Data shown –

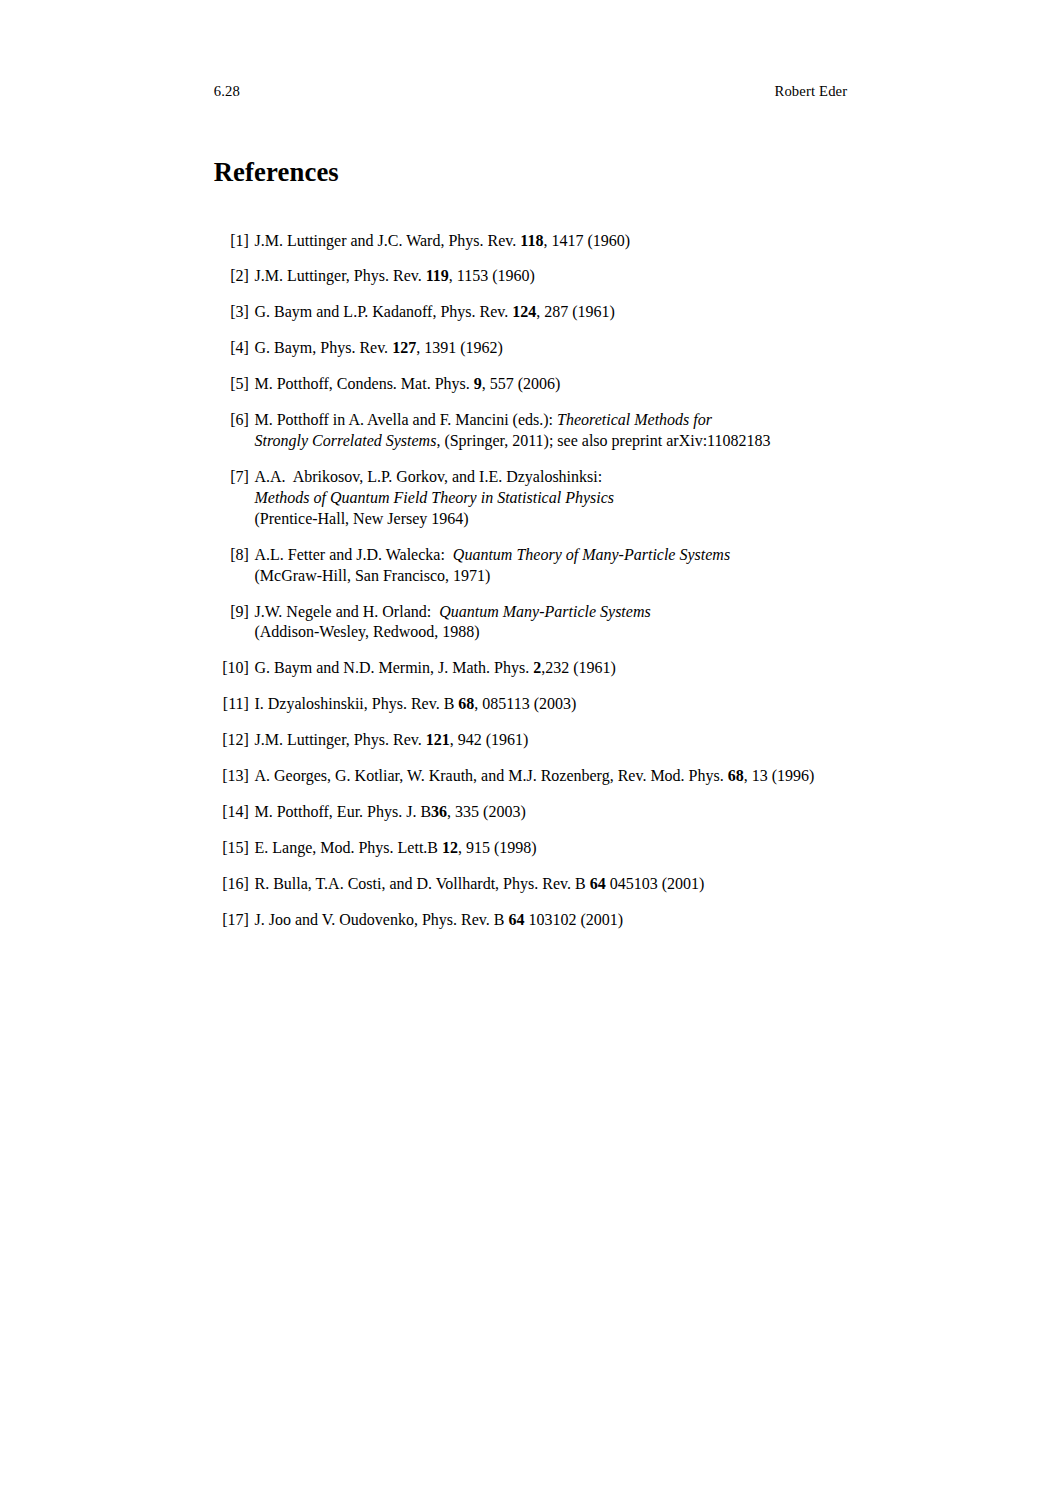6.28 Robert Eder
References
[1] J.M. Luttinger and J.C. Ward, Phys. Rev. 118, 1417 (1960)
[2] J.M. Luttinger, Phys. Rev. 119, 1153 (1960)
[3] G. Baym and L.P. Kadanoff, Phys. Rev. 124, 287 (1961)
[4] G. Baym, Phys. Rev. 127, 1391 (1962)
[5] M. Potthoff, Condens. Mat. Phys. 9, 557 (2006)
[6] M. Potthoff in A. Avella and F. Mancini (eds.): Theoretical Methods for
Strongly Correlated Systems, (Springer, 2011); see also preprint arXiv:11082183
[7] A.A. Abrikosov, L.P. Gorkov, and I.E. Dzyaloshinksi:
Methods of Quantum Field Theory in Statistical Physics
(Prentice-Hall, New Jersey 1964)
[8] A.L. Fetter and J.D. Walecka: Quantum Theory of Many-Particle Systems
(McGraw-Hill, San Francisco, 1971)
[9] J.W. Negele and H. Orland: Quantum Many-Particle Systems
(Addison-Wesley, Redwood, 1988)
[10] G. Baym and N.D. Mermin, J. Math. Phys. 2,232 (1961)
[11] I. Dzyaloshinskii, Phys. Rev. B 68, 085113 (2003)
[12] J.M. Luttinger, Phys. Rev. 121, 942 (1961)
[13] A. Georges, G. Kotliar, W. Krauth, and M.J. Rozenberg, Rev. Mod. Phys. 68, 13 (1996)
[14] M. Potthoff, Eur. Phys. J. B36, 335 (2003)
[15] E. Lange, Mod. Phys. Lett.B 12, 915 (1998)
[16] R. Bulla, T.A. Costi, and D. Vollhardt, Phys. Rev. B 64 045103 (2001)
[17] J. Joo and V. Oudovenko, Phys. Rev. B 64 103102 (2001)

Work required –
The answer is the records above, repeated exactly, with no picture in it.

Answer for the task –
6.28 Robert Eder
References
[1] J.M. Luttinger and J.C. Ward, Phys. Rev. 118, 1417 (1960)
[2] J.M. Luttinger, Phys. Rev. 119, 1153 (1960)
[3] G. Baym and L.P. Kadanoff, Phys. Rev. 124, 287 (1961)
[4] G. Baym, Phys. Rev. 127, 1391 (1962)
[5] M. Potthoff, Condens. Mat. Phys. 9, 557 (2006)
[6] M. Potthoff in A. Avella and F. Mancini (eds.): Theoretical Methods for
Strongly Correlated Systems, (Springer, 2011); see also preprint arXiv:11082183
[7] A.A. Abrikosov, L.P. Gorkov, and I.E. Dzyaloshinksi:
Methods of Quantum Field Theory in Statistical Physics
(Prentice-Hall, New Jersey 1964)
[8] A.L. Fetter and J.D. Walecka: Quantum Theory of Many-Particle Systems
(McGraw-Hill, San Francisco, 1971)
[9] J.W. Negele and H. Orland: Quantum Many-Particle Systems
(Addison-Wesley, Redwood, 1988)
[10] G. Baym and N.D. Mermin, J. Math. Phys. 2,232 (1961)
[11] I. Dzyaloshinskii, Phys. Rev. B 68, 085113 (2003)
[12] J.M. Luttinger, Phys. Rev. 121, 942 (1961)
[13] A. Georges, G. Kotliar, W. Krauth, and M.J. Rozenberg, Rev. Mod. Phys. 68, 13 (1996)
[14] M. Potthoff, Eur. Phys. J. B36, 335 (2003)
[15] E. Lange, Mod. Phys. Lett.B 12, 915 (1998)
[16] R. Bulla, T.A. Costi, and D. Vollhardt, Phys. Rev. B 64 045103 (2001)
[17] J. Joo and V. Oudovenko, Phys. Rev. B 64 103102 (2001)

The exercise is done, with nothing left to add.